From: Steven Rostedt
Date: Wed Oct 03 2018 - 13:37:11 EST


On Wed, 3 Oct 2018 10:16:08 -0700
Daniel Wang <wonderfly@xxxxxxxxxx> wrote:

> On Wed, Oct 3, 2018 at 2:14 AM Petr Mladek <pmladek@xxxxxxxx> wrote:
> >
> > On Tue 2018-10-02 21:23:27, Steven Rostedt wrote:
> > > I don't see the big deal of backporting this. The biggest complaints
> > > about backports are from fixes that were added to late -rc releases
> > > where the fixes didn't get much testing. This commit was added in 4.16,
> > > and hasn't had any issues due to the design. Although a fix has been
> > > added:
> > >
> > > c14376de3a1 ("printk: Wake klogd when passing console_lock owner")
> >
> > As I said, I am fine with backporting the console_lock owner stuff
> > into the stable release.
> >
> > I just wonder (like Sergey) what the real problem is. The console_lock
> > owner handshake is not fully reliable.
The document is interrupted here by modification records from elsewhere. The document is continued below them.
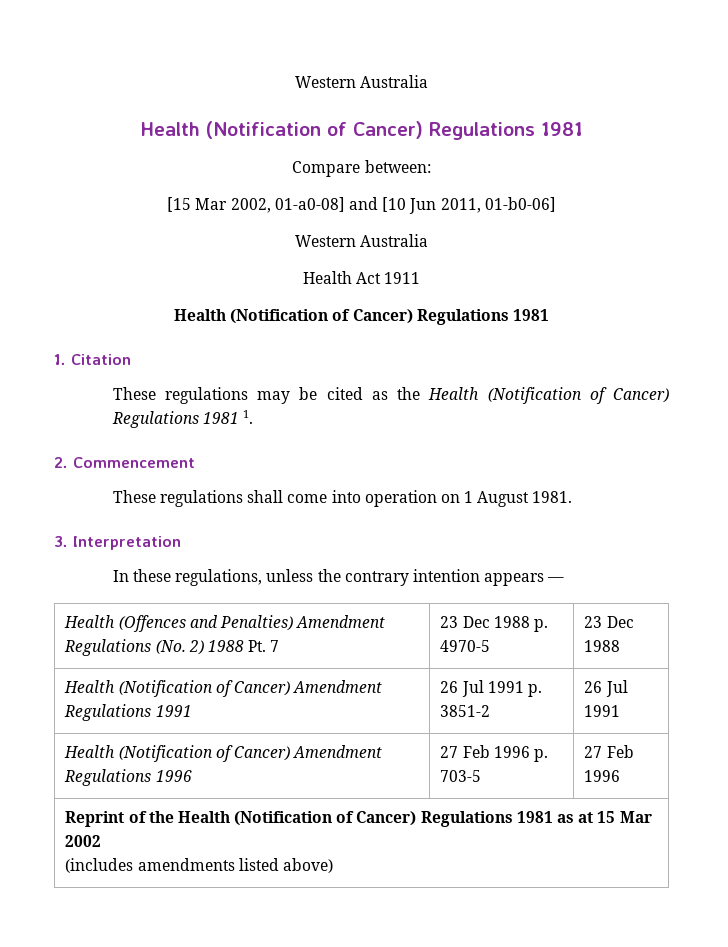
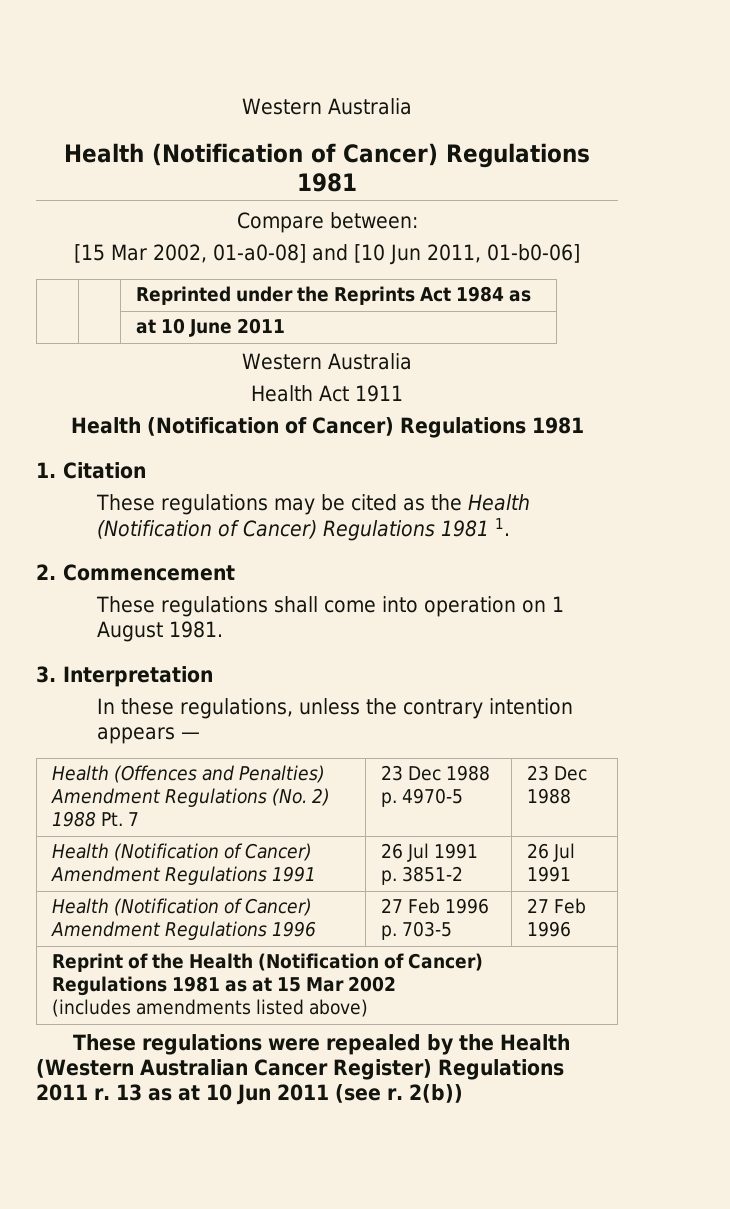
(556, 204) none -> [135,286,531,305] [135,318,285,337] // | | Reprinted under the Reprints Act 1984 as // | | at 10 June 2011
(333, 865) none -> [73,1034,571,1055] [36,1059,564,1080] [36,1084,463,1105] // These regulations were repealed by the Health (Western Australian Cancer Register) Regulations 2011 r. 13 as at 10 Jun 2011 (see r. 2(b))

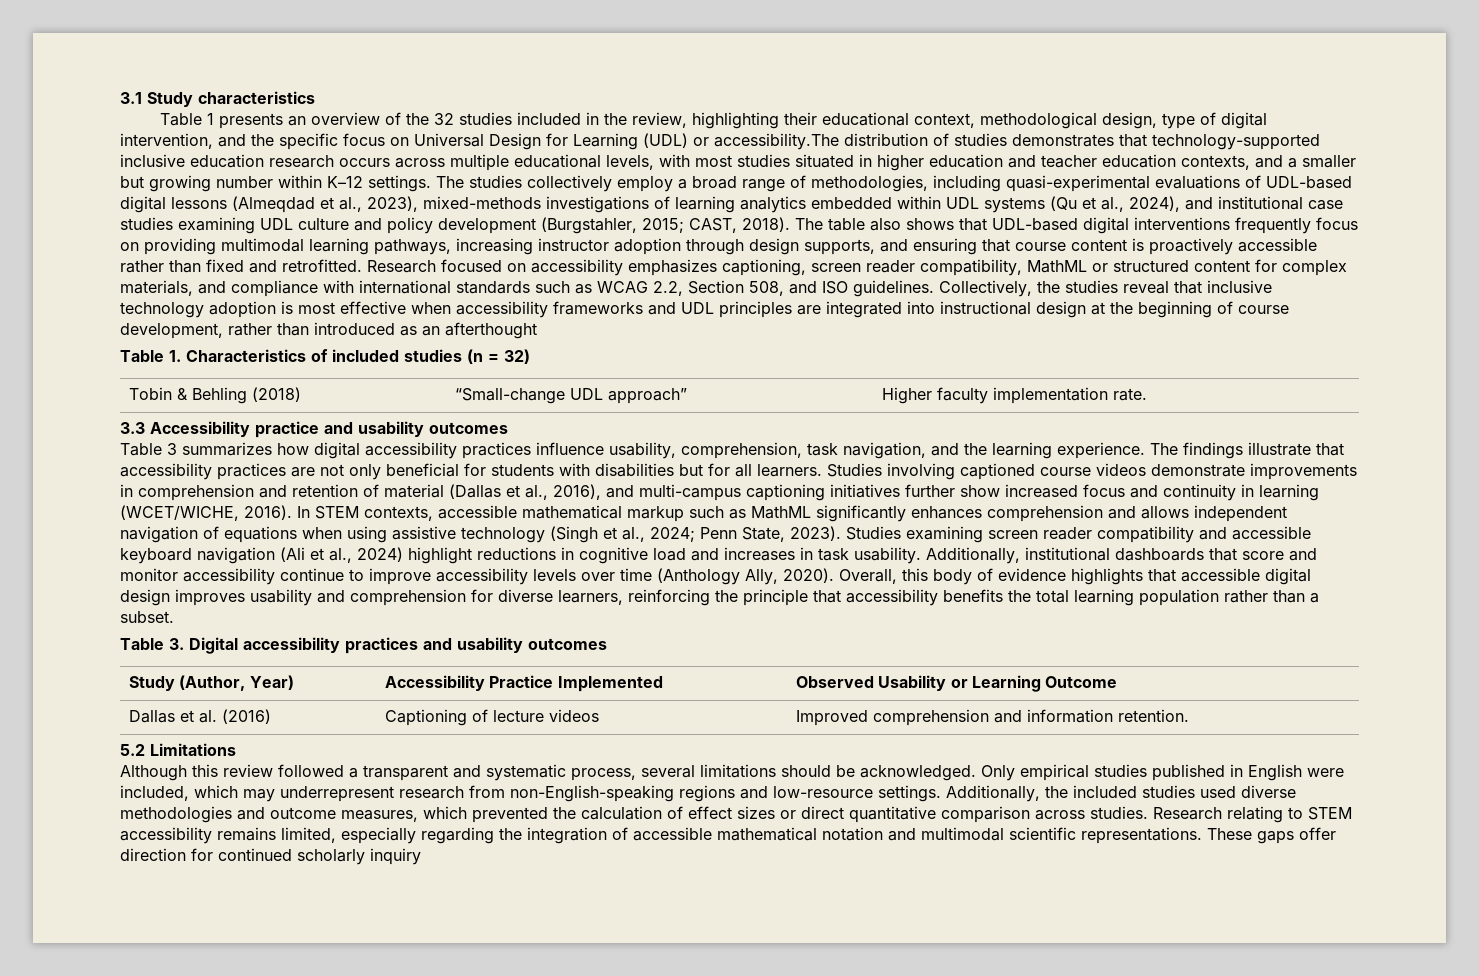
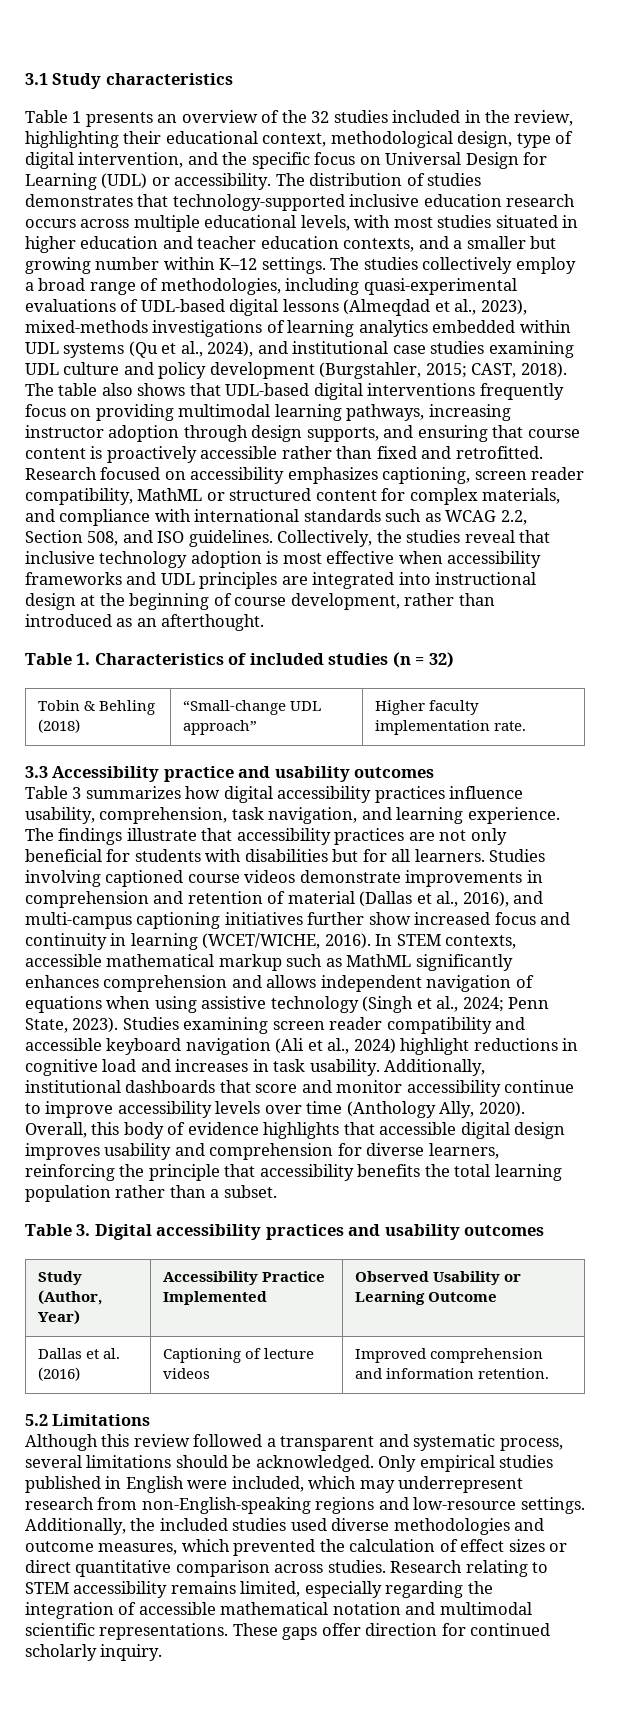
[714,133,839,150] accessibility.The -> [174,173,305,190] accessibility. The
[445,322,537,339] afterthought -> [161,614,265,631] afterthought.
[964,443,987,455] the -> (392, 813) none
[370,848,421,865] inquiry -> [100,1644,163,1661] inquiry.

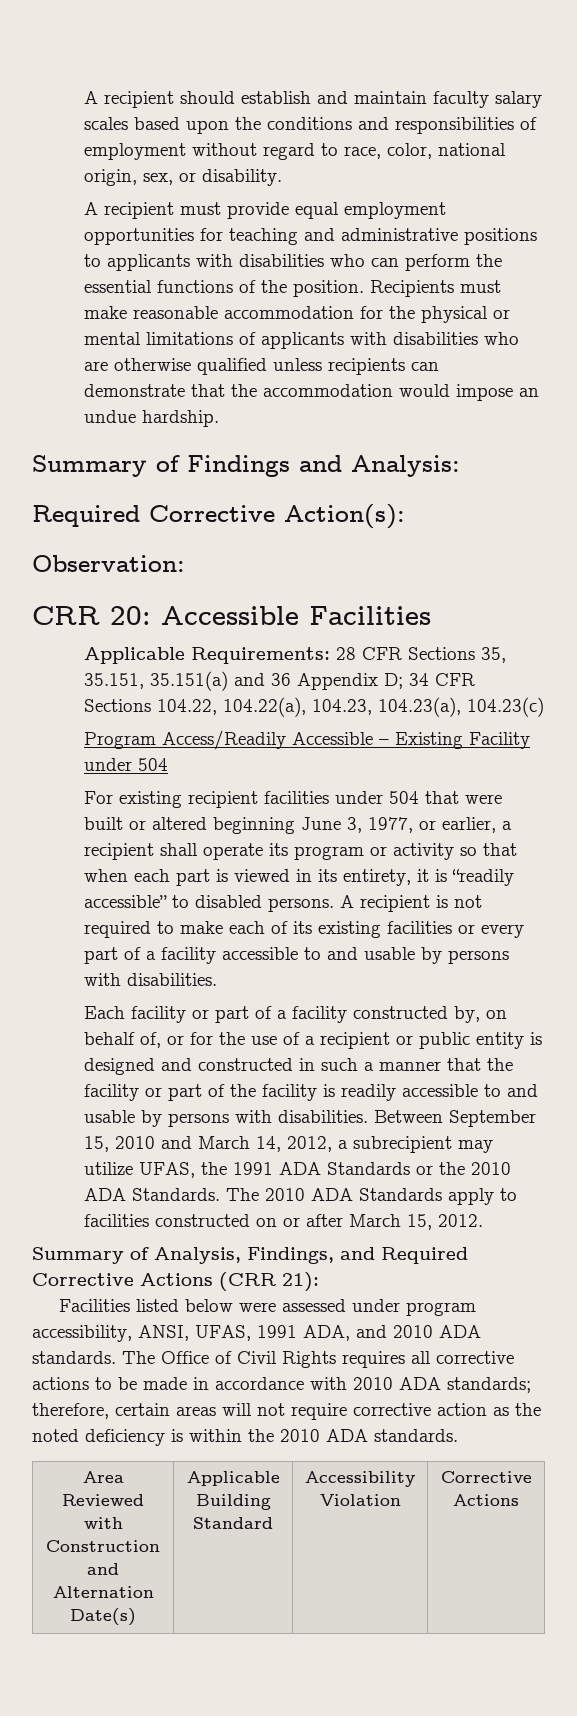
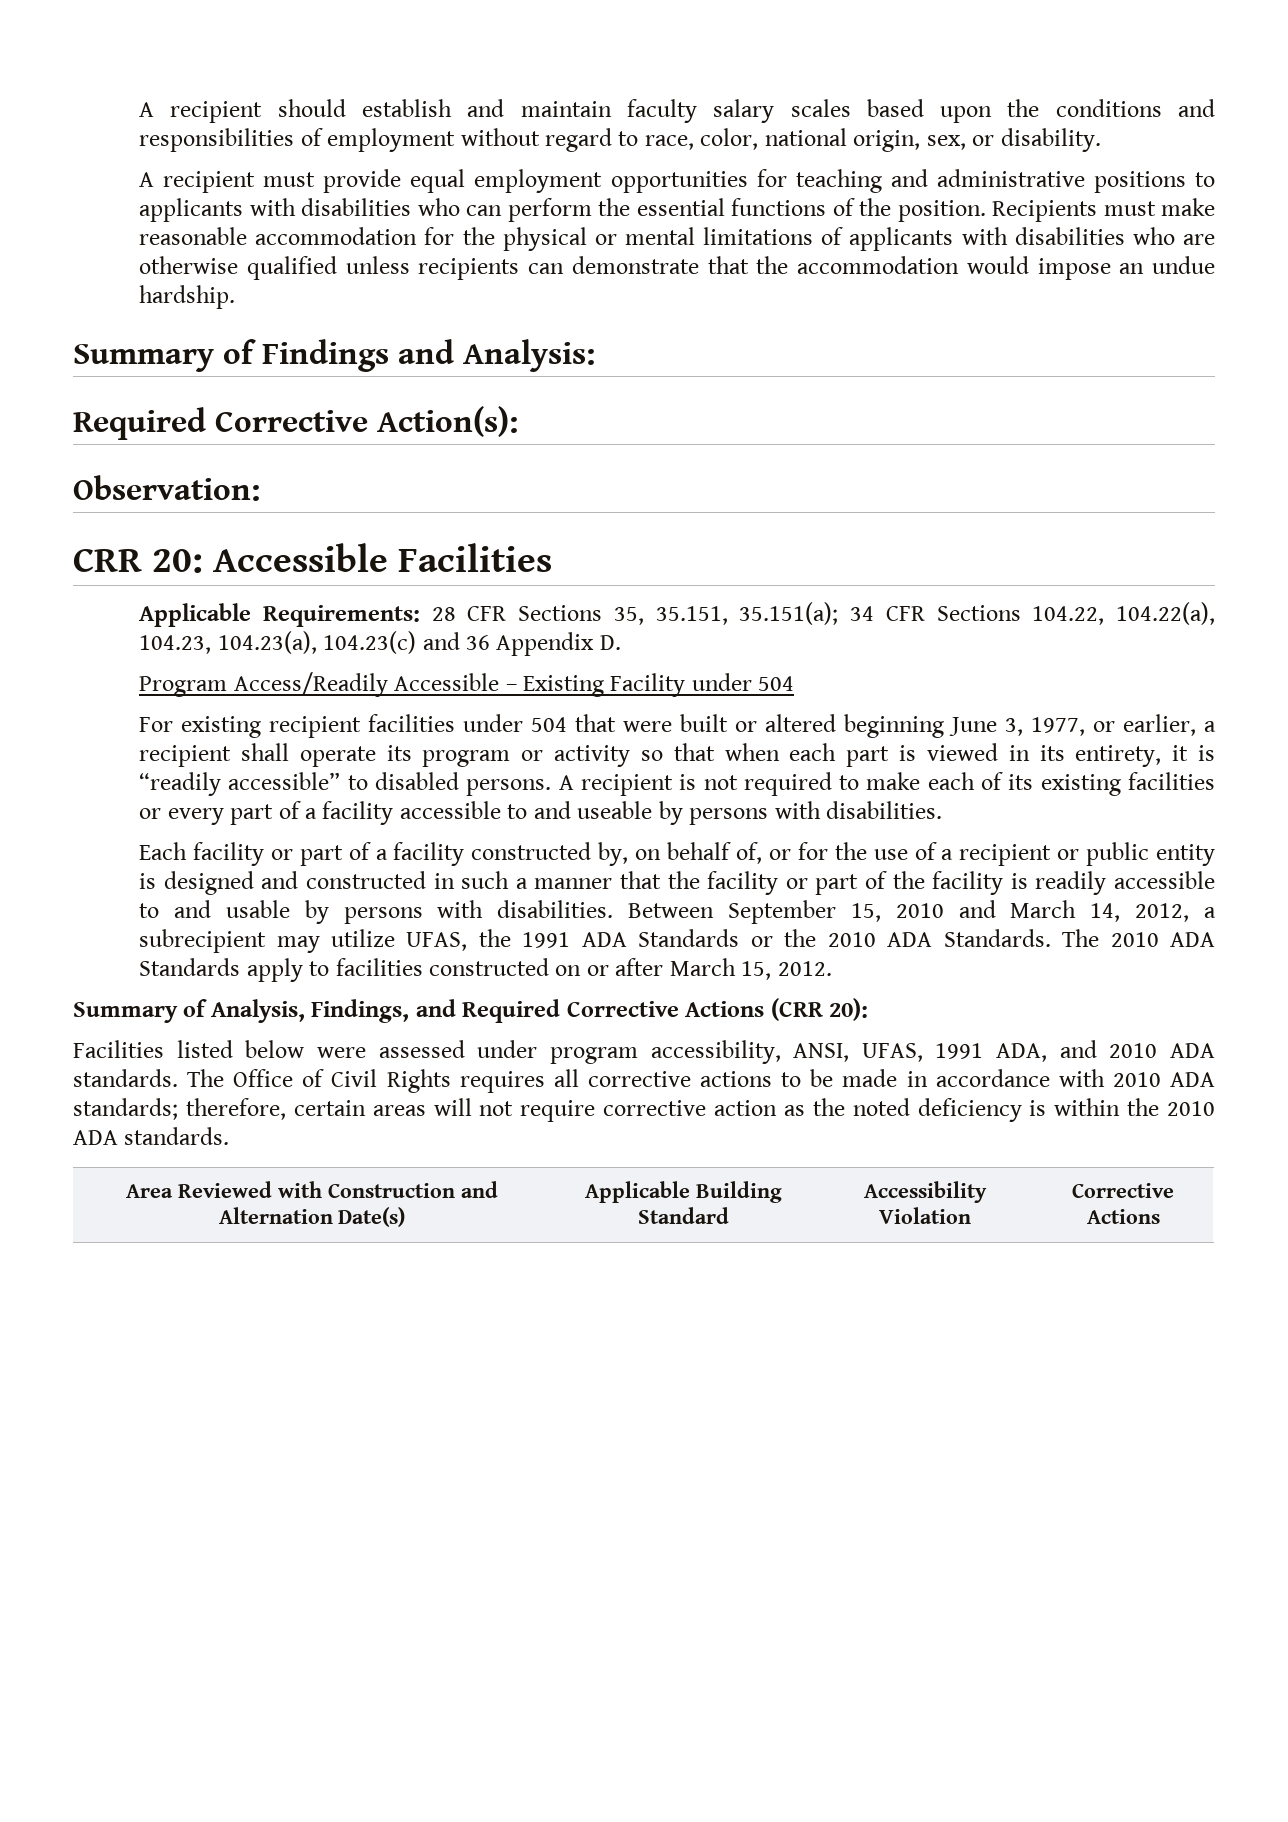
[149,671,403,691] 35.151(a) and 36 Appendix D; -> [739,602,839,625] 35.151(a);
(544, 707) none -> [422,632,621,656] and 36 Appendix D.
[363,947,415,960] usable -> [577,801,653,819] useable
[282,1272,319,1292] 21): -> [829,998,869,1021] 20):

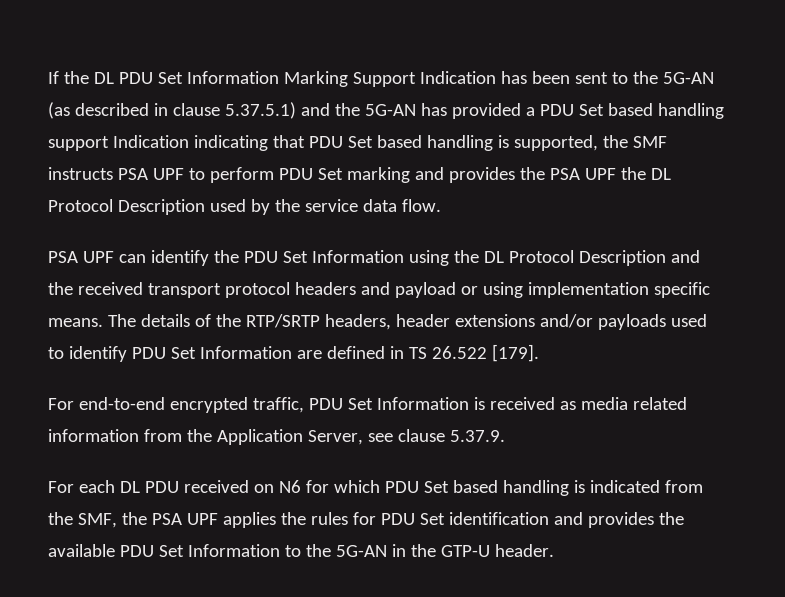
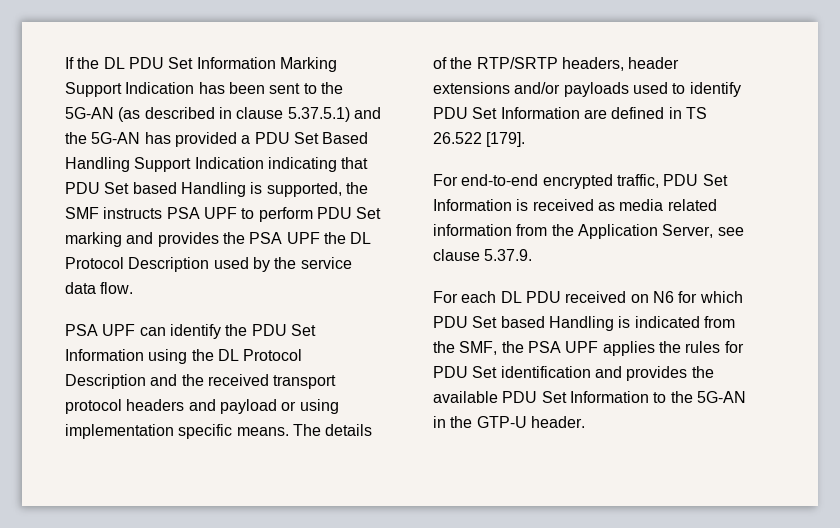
[607,103,724,119] [48,136,109,151] based handling support -> [322,132,369,144] [65,157,192,172] Based Handling Support
[426,135,493,151] handling -> [180,182,246,197] Handling
[502,480,569,496] handling -> [548,316,614,331] Handling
It is might be good enough

I'm not sure what you mean by 'not fully reliable'

> > to prevent softlockup. But we should not relay on it to prevent
> > a deadlock.
>
> Yes. I myself was curious too. :)
>
> >
> > My new theory ;-)
> >
> > printk_safe_flush() is called in nmi_trigger_cpumask_backtrace().
> > => watchdog_timer_fn() is blocked until all backtraces are printed.
> >
> > Now, the original report complained that the system rebooted before
> > all backtraces were printed. It means that panic() was called
> > on another CPU. My guess is that it is from the hardlockup detector.
> > And the panic() was not able to flush the console because it was
> > not able to take console_lock.
> >
> > IMHO, there was not a real deadlock. The console_lock owner
> > handshake jsut helped to get console_lock in panic() and
> > flush all messages before reboot => it is reasonable
> > and acceptable fix.

Agreed.


>
> I had the same speculation. Tried to capture a lockdep snippet with
> CONFIG_PROVE_LOCKING turned on but didn't get anything. But
> maybe I was doing it wrong.
>
> >
> > Just to be sure. Daniel, could you please send a log with
> > the console_lock owner stuff backported? There we would see
> > who called the panic() and why it rebooted early.
>
> Sure. Here is one. It's a bit long but complete. I attached another log
> snippet below it which is what I got when `softlockup_panic` was turned
> off. The log was from the IRQ task that was flushing the printk buffer. I
> will be taking a closer look at it too but in case you'll find it helpful.

Just so I understand correctly. Does the panic hit with and without the
suggested backport patch? The only difference is that you get the full
output with the patch and limited output without it?

-- Steve